The car lurched, skidded, banged, leaped, but did not roll over. A huge limb loomed, and I thought “decapitation.” But the car slipped under and I heard the heavy branch and leaves brush roughly over the top. Another lurch into black abyss and light showed a great tree coming head on, but a slip to the left which smashed both doors on the driver’s side veered the car slightly to the right to miss the tree and wedge me between the trunk and a large rock. I could hear glass crashing, but it blew out, not in. Just a few very small flying splinters struck my face, to make me aware of my good fortune, I guess, at no disfigurement. A sudden stop, motor still running, full tank of gas under the right side of hood—no explosion.
I turned off the motor; no lights. It was not quiet—all the noises of the night tuned loud and, below, the rush of Mission Creek, the boisterous frogs and the crickets. Gingerly, I moved arms, legs, body. I was shaking, but whole. The door on the driver’s side swung out but I could not tell where I would drop if I stepped out, or whether I would dislodge the car, which now and then shuddered a little. In a quavering voice, I heard myself say aloud, “Oh, Baba, Baba, I can’t handle this myself. What will You do with me?”
The dash clock said one or two minutes after midnight. I could not see any escape, in any direction; no mark where I come down the embankment, or how I could get out; no clue to where the road was which I had left so abruptly. The car was tipped uncomfortably to the left but slowly I reached for my personal things that had been thrown violently around the car, including my slippers which had apparently detached. I could not see or hear any signs of civilisation near me. There had been no other car on Mountain Drive when I went over the edge. I expected, then, to stay there until daylight.
The clock showed almost 12:20, when suddenly a powerful light beamed down from about 45° above me. I moved carefully to the right door, rolled down the window and called for help.
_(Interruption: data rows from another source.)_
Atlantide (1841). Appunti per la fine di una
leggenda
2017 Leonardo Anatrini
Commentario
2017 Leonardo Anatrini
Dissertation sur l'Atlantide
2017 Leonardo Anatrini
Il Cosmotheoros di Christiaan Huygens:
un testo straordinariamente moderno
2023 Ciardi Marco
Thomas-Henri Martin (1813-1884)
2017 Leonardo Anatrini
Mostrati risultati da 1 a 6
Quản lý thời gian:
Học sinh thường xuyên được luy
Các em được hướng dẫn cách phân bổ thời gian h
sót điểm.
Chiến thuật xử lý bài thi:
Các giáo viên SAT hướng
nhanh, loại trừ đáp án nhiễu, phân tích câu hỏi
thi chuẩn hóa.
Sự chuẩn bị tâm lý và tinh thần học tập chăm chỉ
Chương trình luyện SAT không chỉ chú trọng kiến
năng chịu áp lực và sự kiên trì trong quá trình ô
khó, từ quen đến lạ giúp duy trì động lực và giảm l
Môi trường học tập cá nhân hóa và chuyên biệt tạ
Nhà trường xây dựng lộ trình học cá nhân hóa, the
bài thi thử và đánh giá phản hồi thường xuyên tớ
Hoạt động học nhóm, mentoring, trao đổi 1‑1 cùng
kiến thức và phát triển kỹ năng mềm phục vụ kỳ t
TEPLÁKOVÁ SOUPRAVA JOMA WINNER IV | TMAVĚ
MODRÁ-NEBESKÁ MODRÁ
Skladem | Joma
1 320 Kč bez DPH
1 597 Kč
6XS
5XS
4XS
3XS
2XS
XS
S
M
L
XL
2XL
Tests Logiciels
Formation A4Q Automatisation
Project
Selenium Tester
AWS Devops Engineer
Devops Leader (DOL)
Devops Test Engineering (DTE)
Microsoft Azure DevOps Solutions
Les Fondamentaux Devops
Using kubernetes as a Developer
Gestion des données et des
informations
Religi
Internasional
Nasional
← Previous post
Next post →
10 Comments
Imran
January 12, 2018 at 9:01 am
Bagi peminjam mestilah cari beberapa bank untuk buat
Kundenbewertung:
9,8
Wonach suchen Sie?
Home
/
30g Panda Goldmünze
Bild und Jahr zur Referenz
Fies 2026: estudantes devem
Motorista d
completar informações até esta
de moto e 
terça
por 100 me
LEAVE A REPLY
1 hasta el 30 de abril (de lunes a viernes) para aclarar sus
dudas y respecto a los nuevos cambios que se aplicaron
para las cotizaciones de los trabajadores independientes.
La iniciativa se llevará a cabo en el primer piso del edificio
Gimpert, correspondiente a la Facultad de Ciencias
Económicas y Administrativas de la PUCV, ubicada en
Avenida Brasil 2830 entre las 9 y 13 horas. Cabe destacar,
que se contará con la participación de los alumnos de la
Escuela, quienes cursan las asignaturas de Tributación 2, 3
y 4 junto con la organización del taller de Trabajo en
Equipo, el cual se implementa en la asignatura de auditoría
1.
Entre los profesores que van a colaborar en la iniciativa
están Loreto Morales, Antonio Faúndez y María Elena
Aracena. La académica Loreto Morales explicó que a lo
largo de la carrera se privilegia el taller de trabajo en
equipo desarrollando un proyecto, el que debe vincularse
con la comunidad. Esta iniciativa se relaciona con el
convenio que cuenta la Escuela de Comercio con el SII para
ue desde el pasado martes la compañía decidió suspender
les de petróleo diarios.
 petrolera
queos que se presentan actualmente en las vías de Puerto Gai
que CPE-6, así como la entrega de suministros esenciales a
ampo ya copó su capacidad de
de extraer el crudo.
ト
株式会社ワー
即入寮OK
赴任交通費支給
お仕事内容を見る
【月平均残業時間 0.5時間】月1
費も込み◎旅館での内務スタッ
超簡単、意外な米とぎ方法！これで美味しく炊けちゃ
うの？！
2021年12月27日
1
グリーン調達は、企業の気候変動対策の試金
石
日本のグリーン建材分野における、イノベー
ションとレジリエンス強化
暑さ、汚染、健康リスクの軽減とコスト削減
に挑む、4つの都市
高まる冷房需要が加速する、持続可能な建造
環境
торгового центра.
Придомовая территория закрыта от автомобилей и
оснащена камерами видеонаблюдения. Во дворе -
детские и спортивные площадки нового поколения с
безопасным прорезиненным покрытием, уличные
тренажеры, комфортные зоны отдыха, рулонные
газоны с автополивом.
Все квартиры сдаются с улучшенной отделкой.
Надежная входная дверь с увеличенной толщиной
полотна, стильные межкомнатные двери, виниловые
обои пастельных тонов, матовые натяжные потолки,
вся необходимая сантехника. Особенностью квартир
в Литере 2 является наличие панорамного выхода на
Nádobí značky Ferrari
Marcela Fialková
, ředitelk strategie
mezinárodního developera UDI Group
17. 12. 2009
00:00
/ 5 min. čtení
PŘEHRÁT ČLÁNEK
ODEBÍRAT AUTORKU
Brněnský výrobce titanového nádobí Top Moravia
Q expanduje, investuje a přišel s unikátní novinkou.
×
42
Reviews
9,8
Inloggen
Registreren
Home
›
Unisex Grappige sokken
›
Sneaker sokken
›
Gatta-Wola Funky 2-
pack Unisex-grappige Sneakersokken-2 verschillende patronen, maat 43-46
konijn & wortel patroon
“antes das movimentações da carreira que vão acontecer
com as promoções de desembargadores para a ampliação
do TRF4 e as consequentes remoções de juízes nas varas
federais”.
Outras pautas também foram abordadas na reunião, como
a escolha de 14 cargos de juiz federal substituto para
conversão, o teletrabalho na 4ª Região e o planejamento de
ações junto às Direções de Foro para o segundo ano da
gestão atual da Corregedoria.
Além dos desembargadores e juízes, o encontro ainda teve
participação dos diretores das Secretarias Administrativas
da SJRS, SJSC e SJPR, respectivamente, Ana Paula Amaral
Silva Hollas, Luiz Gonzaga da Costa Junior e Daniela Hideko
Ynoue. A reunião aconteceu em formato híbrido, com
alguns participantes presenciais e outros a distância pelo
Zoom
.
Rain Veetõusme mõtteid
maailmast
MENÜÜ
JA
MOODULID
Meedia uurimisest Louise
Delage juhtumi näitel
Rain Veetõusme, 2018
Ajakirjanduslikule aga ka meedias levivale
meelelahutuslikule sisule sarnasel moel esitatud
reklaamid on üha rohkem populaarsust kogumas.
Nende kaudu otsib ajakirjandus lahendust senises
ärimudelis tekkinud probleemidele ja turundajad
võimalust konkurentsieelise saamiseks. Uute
I could hear male voices behind that big searchlight and when they had determined that I was alive and uninjured, they identified as police officers—told me the Fire Rescue Team was on the way. I watched the first man come down on a security chain, then three others followed. It took half an hour with a winch and four firemen to bring me up on a safety litter and when they stood me on my feet on the road, no one, including myself, could believe I was intact.
“How did you find me, or even know where or how to look for me?” I asked the officer bringing me home. “I got the radio call from the station at 12:11. Somebody must have called in.” Because I was anxious to personally thank whoever reported the accident, the officer called his headquarters when we arrived at my home. Looking at me, he shook his head, with the telephone in hand, “An anonymous call,” he said. “Man or woman? I asked. “Couldn’t tell,” and he hung up. “Why would anyone make an anonymous call in a situation like this?” I queried. The Officer shrugged “Many don’t want to get involved, I guess” I walked behind the officer to the door, then distinctly heard the words in my head, “I am involved.”
Baba, with all my heart I am grateful, and I thank you. I solemnly pray that for whatever reason You chose to save me, I will cooperate 100%.
Several times since, I have awakened re-living that terror—but the calm comes when, again, I hear the words, “I am involved.”